Dorothy Mars is having her 80th birthday. But she's been nursing a fear that, at 80, her family would put her away, into a locked-down assisted care facility, where she'd be left to die. One by one, her friends had all met similar fates. But even though Dorothy hasn't had any serious episodes, there have been other changes.
Her daughter died a few years before, and her son-in-law has been continuing to take care of her, even though he's remarried and has a new stepdaughter. But Harold is gruff and intimidating and increasingly impatient with her. She's invited to the house less and less, and her behavior with him is also becoming volatile.
So Harold arrives to pick Dorothy up to take her to a nearby restaurant to celebrate her birthday. Harold's new family is meeting them at the restaurant, he tells Dorothy.
But Dorothy doesn't believe him, and she's certain that he's going to take her not to a nearby restaurant but to a health care facility, from which she will never return. She begs with Harold as if for her very life.

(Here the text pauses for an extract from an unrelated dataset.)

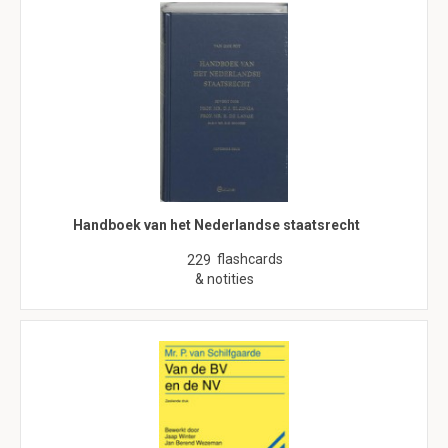
Handboek van het Nederlandse staatsrecht
flashcards
229
& notities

Dorothy and Harold go head-to-head on the issue. She's afraid to leave with him, and he's increasingly impatient with what he claims is her paranoia. If this is the way she thinks, Harold suggests maybe she does need extra care. This only convinces Dorothy that she was right all along.
But Harold is not about to be bullied by Dorothy. In their contest of wills, Dorothy strikes him on the back of the head with a frying pan, knocking him out cold. When Harold wakes up, she's got him securely duct-taped to a heavy rocking chair and he's immobilized.
Now Harold must beg for his own life by convincing her that it was a surprise party that he was planning, with all her friends, waiting for them at the restaurant. If he can convince her, she'll release him. If not, she's got a plastic bag nearby, and big and strong as Harold is, he cannot free himself.
But who is telling the truth? And how does that truth change over the course of this tense and violent encounter as characters push events past the point of no return?